Les taux d’hospitalisations variaient selon la province et le territoire en 2014-2015, allant de 21 cas par 100 000 habitants en Saskatchewan à 10 cas par 100 000 habitants au Québec.

Mais le rapport signale aussi que les personnes âgées (65 ans et plus) présentaient — de façon constante — le taux le plus élevé d’intoxication aux opioïdes nécessitant une hospitalisation, à près de 25 pour cent. La plupart de ces intoxications étaient par contre accidentelles.

«Quand il est question de surdoses, on ne pense pas systématiquement aux personnes âgées», affirme Brent Diverty, vice-président, Programmes, à l’Institut canadien d’information sur la santé. «Les Canadiens seront donc peut-être étonnés d’apprendre que, depuis les huit dernières années, ce groupe d’âge affiche le taux d’hospitalisations le plus élevé pour une intoxication aux opioïdes.»

Les chercheurs soulignent que les personnes âgées présentent un plus grand risque en raison du nombre de médicaments qu’elles consomment, de la prévalence de certaines maladies chroniques et des changements physiologiques liés à l’âge.

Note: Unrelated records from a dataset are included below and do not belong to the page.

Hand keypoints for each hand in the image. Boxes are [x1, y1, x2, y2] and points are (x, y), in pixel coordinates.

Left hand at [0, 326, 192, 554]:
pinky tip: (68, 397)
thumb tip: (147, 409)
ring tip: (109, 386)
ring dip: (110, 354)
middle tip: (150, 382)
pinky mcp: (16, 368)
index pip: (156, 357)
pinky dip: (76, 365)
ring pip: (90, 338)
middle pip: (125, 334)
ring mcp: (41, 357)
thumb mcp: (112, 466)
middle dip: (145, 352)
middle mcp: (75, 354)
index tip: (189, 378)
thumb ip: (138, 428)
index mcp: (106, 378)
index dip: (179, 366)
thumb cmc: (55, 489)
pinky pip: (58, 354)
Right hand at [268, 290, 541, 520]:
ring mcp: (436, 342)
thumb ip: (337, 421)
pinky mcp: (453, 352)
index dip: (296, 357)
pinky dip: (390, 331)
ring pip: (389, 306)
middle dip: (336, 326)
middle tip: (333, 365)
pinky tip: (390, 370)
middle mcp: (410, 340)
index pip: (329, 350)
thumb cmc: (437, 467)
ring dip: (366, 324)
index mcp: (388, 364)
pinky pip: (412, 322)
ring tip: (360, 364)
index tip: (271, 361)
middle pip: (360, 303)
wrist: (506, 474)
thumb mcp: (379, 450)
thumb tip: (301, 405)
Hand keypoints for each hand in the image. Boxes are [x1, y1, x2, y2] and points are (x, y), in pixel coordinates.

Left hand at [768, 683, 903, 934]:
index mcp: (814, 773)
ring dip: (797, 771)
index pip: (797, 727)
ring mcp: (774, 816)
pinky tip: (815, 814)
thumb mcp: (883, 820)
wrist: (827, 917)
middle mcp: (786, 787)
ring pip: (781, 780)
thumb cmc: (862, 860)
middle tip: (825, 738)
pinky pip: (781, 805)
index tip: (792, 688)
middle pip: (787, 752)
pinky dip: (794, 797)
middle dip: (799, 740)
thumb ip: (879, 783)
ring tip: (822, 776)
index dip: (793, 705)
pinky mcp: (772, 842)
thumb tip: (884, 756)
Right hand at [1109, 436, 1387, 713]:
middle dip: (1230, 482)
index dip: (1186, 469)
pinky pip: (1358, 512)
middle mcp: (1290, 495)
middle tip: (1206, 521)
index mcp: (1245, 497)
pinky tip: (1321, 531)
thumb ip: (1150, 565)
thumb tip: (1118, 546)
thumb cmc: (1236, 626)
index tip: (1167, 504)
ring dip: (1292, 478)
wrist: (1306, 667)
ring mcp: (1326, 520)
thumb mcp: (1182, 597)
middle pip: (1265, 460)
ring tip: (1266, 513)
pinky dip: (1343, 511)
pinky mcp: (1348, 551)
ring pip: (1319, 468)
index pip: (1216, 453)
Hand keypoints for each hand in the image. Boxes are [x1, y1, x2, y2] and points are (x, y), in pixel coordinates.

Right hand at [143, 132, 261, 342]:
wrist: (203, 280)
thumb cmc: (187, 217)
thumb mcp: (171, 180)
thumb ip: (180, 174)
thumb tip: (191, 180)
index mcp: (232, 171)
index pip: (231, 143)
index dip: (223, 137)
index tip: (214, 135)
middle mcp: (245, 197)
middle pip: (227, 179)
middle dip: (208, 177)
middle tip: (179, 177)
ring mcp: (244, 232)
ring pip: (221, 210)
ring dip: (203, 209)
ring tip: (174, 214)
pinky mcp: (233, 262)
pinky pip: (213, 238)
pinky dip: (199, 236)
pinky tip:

D’où l’importance, selon le rapport, «d’élaborer et de suivre des lignes directrices plus sécuritaires en matière de prescription d’opioïdes aux personnes âgées».

L’étude révèle aussi qu’en 2014-2015, la durée moyenne d’hospitalisation attribuable à une intoxication aux opioïdes était de huit jours, comparativement à cinq jours pour un patient victime d’une crise cardiaque.

«Bien que ces chiffres soient inquiétants, ils constituent probablement une sous-estimation de ce problème, puisque les surdoses qui n’ont pas été traitées à l’hôpital ou dans un contexte d’urgence ne sont pas comprises dans ces chiffres», rappelle par ailleurs Rho Martin, première dirigeante adjointe au Centre canadien de lutte contre les toxicomanies.

«En plus de contribuer à l’élaboration d’interventions ciblées efficaces, les résultats de ce rapport diminueront également la stigmatisation entourant la consommation d’opioïdes et la dépendance», poursuit Mme Martin. «Effectivement, les données nous indiquent clairement que les personnes qui subissent un préjudice lié aux opioïdes sont nos parents, nos grands-parents, nos collègues, nos voisins et nos jeunes adultes.»